Symbols Used for TRANSFAC Binding Sequences
Consensus binding sequences are provided in the IUPAC code, and many are taken from the compilation of Faisst and Meyer, 1992. In addition to A, C, G, and T, the following symbols are used for consensus sequences:
Symbols Used for Consensus Binding
Sequences
And Their Meanings
Symbol | Meaning |
---|---|
B | C, G, or T |
D | A, G, or T |
H | A, C, or T |
K | G or T |
M | A or C |
N | A, C, G, or T |
R | A or G |
S | C or G |
V | A, C, or G |
W | A or T |
Y | C or T |
A number of consensus sequences has been generated by the TRANSFAC team, generally derived from DNA binding profiles comprised of matrices.

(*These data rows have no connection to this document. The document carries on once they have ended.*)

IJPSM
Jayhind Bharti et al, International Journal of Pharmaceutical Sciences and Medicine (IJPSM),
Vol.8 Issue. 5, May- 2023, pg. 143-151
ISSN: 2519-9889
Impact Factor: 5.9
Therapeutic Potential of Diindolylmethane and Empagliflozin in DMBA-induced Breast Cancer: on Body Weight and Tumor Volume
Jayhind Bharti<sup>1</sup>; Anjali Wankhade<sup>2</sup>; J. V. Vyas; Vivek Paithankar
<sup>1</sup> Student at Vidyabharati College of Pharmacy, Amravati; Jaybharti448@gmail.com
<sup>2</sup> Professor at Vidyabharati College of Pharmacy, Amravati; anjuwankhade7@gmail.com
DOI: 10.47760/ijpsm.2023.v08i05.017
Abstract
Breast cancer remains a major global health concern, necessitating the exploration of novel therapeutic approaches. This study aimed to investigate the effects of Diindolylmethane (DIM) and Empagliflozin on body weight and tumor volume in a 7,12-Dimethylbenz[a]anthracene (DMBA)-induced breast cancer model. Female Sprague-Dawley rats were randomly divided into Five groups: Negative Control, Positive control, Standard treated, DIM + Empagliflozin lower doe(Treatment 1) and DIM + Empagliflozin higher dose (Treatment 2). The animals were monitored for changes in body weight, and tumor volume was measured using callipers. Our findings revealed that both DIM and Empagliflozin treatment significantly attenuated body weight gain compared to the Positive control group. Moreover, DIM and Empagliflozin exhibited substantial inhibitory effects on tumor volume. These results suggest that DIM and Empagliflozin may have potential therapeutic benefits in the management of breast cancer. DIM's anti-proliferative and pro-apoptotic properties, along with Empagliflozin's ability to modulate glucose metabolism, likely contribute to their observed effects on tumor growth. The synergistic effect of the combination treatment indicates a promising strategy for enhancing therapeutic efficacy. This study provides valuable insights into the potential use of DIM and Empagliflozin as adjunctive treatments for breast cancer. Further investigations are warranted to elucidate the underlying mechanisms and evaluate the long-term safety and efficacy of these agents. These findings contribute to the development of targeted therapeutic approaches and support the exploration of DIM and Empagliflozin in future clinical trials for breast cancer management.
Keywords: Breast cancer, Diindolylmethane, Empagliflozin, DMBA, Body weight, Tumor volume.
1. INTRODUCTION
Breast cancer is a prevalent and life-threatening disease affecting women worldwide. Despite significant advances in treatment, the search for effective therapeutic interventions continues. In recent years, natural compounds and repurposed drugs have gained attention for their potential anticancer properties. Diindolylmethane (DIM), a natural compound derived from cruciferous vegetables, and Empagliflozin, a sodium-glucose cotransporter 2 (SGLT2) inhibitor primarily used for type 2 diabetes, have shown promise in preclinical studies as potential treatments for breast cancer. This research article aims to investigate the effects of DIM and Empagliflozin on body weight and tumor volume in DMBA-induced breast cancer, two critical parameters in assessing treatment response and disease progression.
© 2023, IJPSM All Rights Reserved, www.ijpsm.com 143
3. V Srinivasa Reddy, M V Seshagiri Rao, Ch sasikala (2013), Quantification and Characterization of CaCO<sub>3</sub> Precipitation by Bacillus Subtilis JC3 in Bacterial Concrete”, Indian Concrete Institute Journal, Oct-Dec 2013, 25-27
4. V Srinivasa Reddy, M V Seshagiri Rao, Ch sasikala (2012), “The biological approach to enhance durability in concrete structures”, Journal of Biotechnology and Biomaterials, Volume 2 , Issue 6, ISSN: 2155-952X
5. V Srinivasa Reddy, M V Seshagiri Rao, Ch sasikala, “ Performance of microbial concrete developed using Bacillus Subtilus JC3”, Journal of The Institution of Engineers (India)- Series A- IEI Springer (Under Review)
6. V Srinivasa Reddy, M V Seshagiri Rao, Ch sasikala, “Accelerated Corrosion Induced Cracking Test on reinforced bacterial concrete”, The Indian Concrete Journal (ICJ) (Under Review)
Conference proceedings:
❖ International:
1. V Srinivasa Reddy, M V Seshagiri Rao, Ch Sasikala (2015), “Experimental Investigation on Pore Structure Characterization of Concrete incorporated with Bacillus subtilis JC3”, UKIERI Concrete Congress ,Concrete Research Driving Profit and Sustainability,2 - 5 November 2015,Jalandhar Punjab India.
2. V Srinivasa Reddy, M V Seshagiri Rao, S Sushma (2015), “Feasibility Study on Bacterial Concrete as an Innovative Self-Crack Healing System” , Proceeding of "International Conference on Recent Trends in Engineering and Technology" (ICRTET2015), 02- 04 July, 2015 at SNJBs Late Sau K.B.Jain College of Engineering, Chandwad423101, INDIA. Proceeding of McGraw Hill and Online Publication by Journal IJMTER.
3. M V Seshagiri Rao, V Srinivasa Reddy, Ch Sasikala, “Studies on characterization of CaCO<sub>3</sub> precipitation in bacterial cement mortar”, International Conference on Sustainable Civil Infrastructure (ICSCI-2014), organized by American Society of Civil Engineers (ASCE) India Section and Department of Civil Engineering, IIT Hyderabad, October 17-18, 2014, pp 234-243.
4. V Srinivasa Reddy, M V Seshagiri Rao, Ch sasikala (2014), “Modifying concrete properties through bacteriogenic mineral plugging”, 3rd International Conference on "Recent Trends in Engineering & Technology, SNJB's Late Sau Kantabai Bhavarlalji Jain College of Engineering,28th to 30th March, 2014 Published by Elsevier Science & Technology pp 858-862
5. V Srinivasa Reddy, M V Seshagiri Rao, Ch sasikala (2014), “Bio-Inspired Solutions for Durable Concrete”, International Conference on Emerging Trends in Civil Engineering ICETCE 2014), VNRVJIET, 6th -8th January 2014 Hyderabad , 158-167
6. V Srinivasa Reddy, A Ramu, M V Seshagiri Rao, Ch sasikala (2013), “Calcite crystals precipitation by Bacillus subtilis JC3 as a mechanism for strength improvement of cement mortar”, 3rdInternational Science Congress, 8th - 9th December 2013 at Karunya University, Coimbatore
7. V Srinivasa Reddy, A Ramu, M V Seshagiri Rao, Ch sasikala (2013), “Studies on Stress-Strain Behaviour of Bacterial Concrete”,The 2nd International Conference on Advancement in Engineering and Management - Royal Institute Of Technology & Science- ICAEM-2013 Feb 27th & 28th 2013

Here, the use of degenerate codes follows the rules below, adapted from Cavener, 1987:
- A single nucleotide is shown if its frequency is at least 50%
and at least twice as high as the second most frequent
nucleotide.
- A double-degenerate code indicates that the corresponding two
nucleotides occur in at least 75% of the underlying sequences and
rule 1 does not apply.
- Usage of triple-degenerate codes is restricted to those
positions where one of the nucleotides did not show up at all in
the sequence set and none of the afore mentioned rules
applies.
- All other frequency distributions are represented by the letter "N".